I shook myself out of reverie and reached for the phone. I started to dial a number from memory and waited while the ringing commenced.
“Golden Palace.” Shit that was the number for the chinese place down the block. I knew the number was familiar. I briefly considered some dumplings while I made more calls until I remembered that I was making the calls because I had no cash. I apologized for dialing the wrong number and hung up.
I started to look for my address book on the end table that also served as my phone stand. It had to be in one of the drawers, where else could it be? I found all sorts of things: paperclips, receipts, menus, $3.47 in loose change, a dead fly, some hair that was very not mine, one red sock also not mine, and four books of matches. I needed to clean out those drawers more often. I did not, however, spot an address book anywhere. I lifted the couch’s cushions and checked under the recliner and behind the TV. Eventually my brain clicked over and said two words to me, “Banana Guacamole”. Of course, how could I have missed that? I sighed and wandered over to the freezer and there it was, sandwiched between some fish sticks and frozen burritos. It must’ve ended up in there last week when I was looking for a number to call a friend and was unpacking food at the same time. Carlin was right all along. Who knew?
I flipped through the chilly and slightly damp book and grabbed the phone again, dialing. It rang four times and just as the answering machine clicked on it clicked right off and a voice answered the phone with a sleepy, “Wha?”

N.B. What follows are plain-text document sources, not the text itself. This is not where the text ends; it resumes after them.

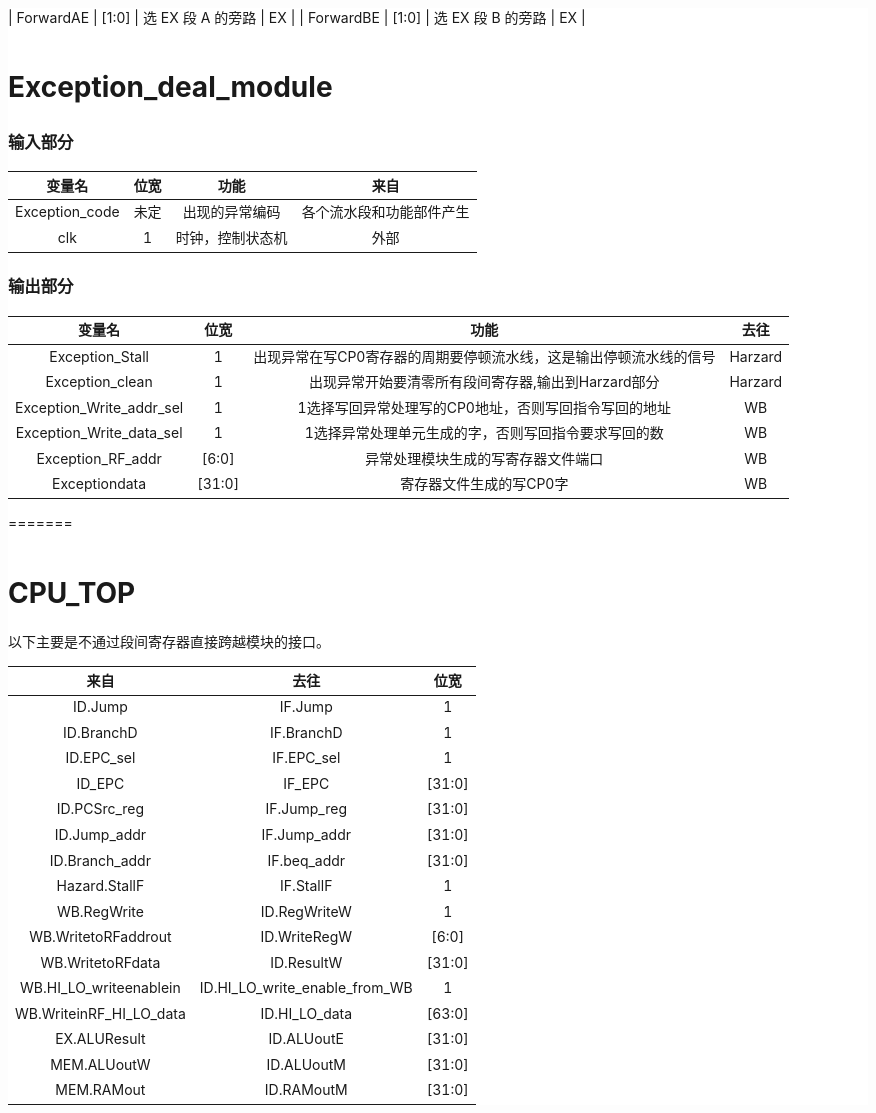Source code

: |        ForwardAE         | [1:0]  |                  选 EX 段 A 的旁路                   |   EX   |
|        ForwardBE         | [1:0]  |                  选 EX 段 B 的旁路                   |   EX   |

# Exception_deal_module

### 输入部分
|          变量名          |  位宽  |                         功能                         |  来自  |
| :----------------------: | :----: | :--------------------------------------------------: | :----: |
|Exception_code|未定|出现的异常编码|各个流水段和功能部件产生|
|clk|1|时钟，控制状态机|外部|

### 输出部分
|          变量名          |  位宽  |                         功能                         |  去往  |
| :----------------------: | :----: | :--------------------------------------------------: | :----: |
|Exception_Stall|1|出现异常在写CP0寄存器的周期要停顿流水线，这是输出停顿流水线的信号|Harzard|
|Exception_clean|1|出现异常开始要清零所有段间寄存器,输出到Harzard部分|Harzard|
| Exception_Write_addr_sel |   1    | 1选择写回异常处理写的CP0地址，否则写回指令写回的地址 |   WB   |
| Exception_Write_data_sel |   1    | 1选择异常处理单元生成的字，否则写回指令要求写回的数  |   WB   |
|    Exception_RF_addr     | [6:0]  |          异常处理模块生成的写寄存器文件端口          |   WB   |
|      Exceptiondata       | [31:0] |               寄存器文件生成的写CP0字                |   WB   |
=======
# CPU_TOP

以下主要是不通过段间寄存器直接跨越模块的接口。

|              来自               |             去往              |  位宽  |
| :-----------------------------: | :---------------------------: | :----: |
|             ID.Jump             |            IF.Jump            |   1    |
|           ID.BranchD            |          IF.BranchD           |   1    |
|           ID.EPC_sel            |          IF.EPC_sel           |   1    |
|             ID_EPC              |            IF_EPC             | [31:0] |
|          ID.PCSrc_reg           |          IF.Jump_reg          | [31:0] |
|          ID.Jump_addr           |         IF.Jump_addr          | [31:0] |
|         ID.Branch_addr          |          IF.beq_addr          | [31:0] |
|          Hazard.StallF          |           IF.StallF           |   1    |
|           WB.RegWrite           |         ID.RegWriteW          |   1    |
|       WB.WritetoRFaddrout       |         ID.WriteRegW          | [6:0]  |
|        WB.WritetoRFdata         |          ID.ResultW           | [31:0] |
|     WB.HI_LO_writeenablein      | ID.HI_LO_write_enable_from_WB |   1    |
|     WB.WriteinRF_HI_LO_data     |         ID.HI_LO_data         | [63:0] |
|          EX.ALUResult           |          ID.ALUoutE           | [31:0] |
|           MEM.ALUoutW           |          ID.ALUoutM           | [31:0] |
|           MEM.RAMout            |          ID.RAMoutM           | [31:0] |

“Carlos, it’s Tom. I need sixty bucks semi-instantly, man. Can you hook me up, I’ll toss it back to you in a week or so, no shit.” It took a few seconds for that to percolate into Carlos’ obviously half-asleep brain.
“Uhhh …. yeah, ok. Come get it though.” Shit, I had no choice so I agreed and said I’d be there soonest. Carlos, as luck would have it, lived in the Bronx all the way at the ass end of the D line. It was a bit after 5 now and the trip would cost me about an hour each way. Doable certainly, so long as I moved now. I was really starting to resent that silk shirt.